Le Blog de l'autonomie musicale

Le live est mort, vive le live

Comment trouver des concerts ?

Comment arriver à se produire en live ?

Comment trouver ces fichues dates ?

Quel musicien ne s’est pas posé ces questions, finissant à genoux les larmes aux yeux devant le désert abyssal de leurs réponses !

Le live est mort, vive le live ! Dans mon dernier article « Arrête de vouloir signer sur un label » je concluais sur la nécessité de jouer sa musique en live pour continuer à exister. A peine mis en ligne, je suis tombé sur un post Facebook de Romain Humeau. Pour ceux et celles qui viennent d’esquisser une moue dubitative à la lecture de ce nom, laissez-moi vous initier : Romain est l’auteur, compositeur, chanteur et guitariste du groupe Eiffel. Il a, à son actif, 5 albums avec son groupe et 3 albums solo. L’homme est productif. J’aime sa musique, sa façon d’écrire, son parcours bref je suis un fan de la première heure.

Dans ce post, Romain fait le constat amer de la difficulté, voire de l’impossibilité, pour lui de trouver des dates dans des salles de concert de tailles intermédiaires (400 places). Autant le citer pour ne pas paraphraser son contenu :

« J’aurais, nous aurions, tant aimé faire beaucoup plus de concerts sur cette tournée Mousquetaire 2 »… « Mais non, rien à faire : A l’heure ou 350 000 euros pour un concert « artiste français » (et rock de surcroît, madame) peut être le budget sur des gros festivals, les programmateurs de salles de 400 sur notre beau territoire n’ont pas daigné jeter oreilles sur Mousquetaire 2 »… « Et bien une salle de 400 en province, quand elle n’est pas morte ou en passe de l’être n’a plus ce budget 95 fois moins élevé ni pour moi ni pour tous les potes faisant de la musique depuis quelque temps maintenant et aimant toujours autant cela »

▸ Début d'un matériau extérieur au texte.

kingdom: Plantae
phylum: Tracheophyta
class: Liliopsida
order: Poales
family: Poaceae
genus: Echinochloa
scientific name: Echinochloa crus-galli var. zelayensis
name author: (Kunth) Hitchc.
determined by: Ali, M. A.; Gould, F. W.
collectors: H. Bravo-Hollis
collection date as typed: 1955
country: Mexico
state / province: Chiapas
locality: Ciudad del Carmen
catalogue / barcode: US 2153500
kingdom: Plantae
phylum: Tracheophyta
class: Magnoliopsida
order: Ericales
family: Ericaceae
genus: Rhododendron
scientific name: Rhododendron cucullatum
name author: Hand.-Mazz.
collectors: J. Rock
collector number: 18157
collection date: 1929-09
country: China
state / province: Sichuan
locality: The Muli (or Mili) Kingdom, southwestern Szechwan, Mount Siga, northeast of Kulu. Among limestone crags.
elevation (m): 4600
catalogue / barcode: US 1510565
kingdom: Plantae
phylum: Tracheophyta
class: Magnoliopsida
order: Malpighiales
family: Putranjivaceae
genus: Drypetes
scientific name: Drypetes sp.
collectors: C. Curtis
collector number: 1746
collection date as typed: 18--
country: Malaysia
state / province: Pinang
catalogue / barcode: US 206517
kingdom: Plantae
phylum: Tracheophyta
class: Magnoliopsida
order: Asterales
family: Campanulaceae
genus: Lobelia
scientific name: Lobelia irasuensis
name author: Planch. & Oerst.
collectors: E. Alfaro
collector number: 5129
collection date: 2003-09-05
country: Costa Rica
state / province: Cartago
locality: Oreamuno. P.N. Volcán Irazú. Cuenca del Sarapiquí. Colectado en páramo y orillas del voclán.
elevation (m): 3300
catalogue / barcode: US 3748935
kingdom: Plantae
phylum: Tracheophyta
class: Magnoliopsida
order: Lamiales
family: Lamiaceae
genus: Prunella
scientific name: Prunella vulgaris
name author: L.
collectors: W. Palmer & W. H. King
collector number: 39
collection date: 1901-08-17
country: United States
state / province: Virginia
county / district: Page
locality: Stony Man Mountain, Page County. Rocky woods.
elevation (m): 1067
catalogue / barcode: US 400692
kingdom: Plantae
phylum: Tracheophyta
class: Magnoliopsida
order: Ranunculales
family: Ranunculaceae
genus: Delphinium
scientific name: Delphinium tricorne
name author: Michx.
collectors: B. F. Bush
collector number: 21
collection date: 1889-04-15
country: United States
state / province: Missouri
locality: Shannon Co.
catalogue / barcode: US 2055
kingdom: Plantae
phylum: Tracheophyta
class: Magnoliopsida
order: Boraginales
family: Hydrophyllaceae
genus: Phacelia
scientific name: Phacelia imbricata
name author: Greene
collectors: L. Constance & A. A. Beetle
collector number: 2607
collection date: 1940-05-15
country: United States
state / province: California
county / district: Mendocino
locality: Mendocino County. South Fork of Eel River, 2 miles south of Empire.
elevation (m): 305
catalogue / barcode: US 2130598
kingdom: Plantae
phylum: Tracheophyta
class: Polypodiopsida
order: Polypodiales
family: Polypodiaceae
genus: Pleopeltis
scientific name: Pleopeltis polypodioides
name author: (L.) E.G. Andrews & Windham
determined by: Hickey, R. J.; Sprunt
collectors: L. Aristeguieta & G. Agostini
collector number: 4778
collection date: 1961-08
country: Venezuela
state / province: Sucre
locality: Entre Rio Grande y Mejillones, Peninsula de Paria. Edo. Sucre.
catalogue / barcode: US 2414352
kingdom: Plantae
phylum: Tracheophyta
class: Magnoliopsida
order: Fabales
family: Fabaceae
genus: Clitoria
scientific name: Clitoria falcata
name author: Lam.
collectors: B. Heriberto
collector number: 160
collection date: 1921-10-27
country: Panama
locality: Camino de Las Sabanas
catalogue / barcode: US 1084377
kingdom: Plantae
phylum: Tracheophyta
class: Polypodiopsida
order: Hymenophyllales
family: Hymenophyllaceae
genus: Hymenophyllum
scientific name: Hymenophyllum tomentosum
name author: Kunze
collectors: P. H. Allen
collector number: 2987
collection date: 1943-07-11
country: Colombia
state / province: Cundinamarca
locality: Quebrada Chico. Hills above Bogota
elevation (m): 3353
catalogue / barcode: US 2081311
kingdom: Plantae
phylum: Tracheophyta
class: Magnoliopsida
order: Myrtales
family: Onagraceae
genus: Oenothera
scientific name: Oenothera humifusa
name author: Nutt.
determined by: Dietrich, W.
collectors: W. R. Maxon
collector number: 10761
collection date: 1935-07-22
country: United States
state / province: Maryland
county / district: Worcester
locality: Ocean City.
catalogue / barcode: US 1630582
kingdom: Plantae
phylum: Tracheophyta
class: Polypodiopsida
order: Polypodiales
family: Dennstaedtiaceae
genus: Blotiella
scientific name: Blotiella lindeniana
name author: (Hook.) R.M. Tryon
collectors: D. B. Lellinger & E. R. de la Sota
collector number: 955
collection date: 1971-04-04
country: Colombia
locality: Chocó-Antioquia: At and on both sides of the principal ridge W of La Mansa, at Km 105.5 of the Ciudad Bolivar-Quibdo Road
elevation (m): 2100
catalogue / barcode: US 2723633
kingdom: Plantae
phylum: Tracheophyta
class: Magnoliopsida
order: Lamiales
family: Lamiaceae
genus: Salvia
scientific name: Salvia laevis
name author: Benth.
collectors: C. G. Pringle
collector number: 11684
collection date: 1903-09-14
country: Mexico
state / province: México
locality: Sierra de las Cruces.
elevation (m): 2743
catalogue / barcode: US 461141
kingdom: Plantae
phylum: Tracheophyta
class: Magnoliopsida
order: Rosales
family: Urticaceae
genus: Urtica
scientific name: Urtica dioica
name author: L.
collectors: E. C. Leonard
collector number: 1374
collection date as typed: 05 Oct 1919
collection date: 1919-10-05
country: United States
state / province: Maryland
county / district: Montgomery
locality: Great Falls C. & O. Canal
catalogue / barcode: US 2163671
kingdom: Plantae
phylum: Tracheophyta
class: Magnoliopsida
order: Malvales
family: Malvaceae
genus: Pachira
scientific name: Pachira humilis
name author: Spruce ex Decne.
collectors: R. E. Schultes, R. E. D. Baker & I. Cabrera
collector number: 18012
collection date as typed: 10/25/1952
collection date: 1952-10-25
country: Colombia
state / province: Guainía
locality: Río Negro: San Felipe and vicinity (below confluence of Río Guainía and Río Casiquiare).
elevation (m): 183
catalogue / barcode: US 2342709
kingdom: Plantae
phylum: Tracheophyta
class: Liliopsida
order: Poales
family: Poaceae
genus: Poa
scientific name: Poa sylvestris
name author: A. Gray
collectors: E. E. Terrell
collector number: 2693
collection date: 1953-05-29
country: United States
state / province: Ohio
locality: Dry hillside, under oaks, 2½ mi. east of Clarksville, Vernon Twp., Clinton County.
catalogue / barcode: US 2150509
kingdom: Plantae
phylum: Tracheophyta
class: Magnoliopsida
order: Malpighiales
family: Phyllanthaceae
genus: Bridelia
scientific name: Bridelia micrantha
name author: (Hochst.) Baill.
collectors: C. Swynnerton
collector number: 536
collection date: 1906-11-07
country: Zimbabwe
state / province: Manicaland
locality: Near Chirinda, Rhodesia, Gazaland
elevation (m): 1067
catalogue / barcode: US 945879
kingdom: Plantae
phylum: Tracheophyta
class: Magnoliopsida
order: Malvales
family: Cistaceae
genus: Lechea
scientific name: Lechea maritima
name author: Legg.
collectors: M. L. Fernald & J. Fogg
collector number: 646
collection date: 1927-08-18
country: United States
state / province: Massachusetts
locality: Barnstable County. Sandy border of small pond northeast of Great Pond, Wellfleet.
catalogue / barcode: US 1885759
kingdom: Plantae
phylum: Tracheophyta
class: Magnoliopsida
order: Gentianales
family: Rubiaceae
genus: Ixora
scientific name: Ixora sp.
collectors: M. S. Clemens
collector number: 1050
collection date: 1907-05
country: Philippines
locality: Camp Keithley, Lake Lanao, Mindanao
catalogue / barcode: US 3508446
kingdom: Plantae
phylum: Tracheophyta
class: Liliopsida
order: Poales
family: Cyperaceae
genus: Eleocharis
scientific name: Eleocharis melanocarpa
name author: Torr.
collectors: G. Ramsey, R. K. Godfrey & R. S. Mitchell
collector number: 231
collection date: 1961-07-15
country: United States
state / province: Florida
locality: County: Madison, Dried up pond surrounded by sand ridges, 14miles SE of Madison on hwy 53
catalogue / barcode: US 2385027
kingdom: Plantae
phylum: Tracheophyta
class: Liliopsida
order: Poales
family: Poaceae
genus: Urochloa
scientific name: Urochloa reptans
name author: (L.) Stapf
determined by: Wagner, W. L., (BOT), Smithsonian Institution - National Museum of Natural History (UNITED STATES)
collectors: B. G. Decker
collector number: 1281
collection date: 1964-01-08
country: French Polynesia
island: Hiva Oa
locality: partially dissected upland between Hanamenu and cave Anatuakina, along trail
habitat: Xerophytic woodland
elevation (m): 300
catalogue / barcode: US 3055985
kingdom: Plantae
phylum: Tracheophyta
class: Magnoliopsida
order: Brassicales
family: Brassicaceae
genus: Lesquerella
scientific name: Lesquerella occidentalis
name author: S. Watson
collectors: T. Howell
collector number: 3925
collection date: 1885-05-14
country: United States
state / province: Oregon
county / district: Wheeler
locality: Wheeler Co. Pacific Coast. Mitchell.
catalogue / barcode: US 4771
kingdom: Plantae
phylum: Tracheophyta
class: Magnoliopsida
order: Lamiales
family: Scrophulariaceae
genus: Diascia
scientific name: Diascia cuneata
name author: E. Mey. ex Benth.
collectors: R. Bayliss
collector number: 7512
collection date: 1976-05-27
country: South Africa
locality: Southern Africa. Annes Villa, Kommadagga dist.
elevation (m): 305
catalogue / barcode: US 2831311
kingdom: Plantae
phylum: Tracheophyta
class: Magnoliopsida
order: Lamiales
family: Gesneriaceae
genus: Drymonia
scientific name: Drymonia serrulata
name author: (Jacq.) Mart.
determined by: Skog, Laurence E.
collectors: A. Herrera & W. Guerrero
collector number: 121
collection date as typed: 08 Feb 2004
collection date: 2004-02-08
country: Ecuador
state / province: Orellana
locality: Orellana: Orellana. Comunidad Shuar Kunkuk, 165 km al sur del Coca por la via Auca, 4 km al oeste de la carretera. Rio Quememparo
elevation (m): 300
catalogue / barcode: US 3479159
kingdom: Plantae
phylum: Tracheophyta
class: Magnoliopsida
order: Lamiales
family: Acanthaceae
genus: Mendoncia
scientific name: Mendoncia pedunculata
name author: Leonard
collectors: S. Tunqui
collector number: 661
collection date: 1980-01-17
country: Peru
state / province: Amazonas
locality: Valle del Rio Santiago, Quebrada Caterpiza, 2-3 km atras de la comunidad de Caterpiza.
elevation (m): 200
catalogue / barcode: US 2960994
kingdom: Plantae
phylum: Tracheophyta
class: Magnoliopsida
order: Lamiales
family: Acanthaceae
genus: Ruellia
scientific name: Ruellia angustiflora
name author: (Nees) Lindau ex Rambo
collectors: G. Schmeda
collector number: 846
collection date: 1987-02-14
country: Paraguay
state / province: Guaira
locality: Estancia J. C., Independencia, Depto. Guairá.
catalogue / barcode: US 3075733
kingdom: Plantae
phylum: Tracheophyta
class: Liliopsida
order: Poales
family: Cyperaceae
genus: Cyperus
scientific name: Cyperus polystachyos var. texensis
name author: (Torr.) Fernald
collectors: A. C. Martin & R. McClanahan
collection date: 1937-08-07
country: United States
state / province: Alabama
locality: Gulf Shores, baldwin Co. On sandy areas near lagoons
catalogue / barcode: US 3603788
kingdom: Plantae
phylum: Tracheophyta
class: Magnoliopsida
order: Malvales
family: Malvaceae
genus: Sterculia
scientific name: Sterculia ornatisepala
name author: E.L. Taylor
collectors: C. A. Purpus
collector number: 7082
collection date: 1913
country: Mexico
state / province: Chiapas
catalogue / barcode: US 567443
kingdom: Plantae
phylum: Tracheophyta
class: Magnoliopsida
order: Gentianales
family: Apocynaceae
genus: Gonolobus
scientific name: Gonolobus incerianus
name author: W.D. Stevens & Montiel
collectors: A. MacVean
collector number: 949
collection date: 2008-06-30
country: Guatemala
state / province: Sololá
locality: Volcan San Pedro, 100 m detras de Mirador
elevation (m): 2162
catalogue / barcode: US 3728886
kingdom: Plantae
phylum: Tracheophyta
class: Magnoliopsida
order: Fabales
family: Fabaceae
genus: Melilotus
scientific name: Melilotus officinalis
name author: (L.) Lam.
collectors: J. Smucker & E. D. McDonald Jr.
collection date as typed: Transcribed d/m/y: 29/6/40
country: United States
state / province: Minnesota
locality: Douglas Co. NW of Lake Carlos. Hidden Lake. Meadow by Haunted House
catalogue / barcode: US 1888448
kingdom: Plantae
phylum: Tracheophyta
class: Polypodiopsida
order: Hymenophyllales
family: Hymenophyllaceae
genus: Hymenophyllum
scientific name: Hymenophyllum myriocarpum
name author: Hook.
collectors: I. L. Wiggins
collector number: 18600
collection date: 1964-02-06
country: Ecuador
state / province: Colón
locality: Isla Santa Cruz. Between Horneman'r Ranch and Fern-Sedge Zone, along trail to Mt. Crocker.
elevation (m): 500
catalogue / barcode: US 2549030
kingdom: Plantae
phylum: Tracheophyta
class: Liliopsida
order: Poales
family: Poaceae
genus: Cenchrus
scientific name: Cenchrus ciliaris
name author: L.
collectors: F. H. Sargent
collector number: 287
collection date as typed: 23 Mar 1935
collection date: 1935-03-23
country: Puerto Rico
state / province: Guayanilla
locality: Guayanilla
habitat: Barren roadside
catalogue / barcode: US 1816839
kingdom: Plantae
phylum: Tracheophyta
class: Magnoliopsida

Le post en entier est ici :

Quand j’ai lu ses mots, je ne vous cache pas avoir eu un grand moment de découragement derrière. Si Romain Humeau, avec 20 ans de carrière et sûrement quelques dizaines de milliers d’albums vendus et des centaines de concerts à son actif, se casse les dents sur le booking de dates, comment moi, petit moustique insignifiant, je peux avoir la prétention d’aller toquer aux portes des programmateurs et autres patrons de salles ?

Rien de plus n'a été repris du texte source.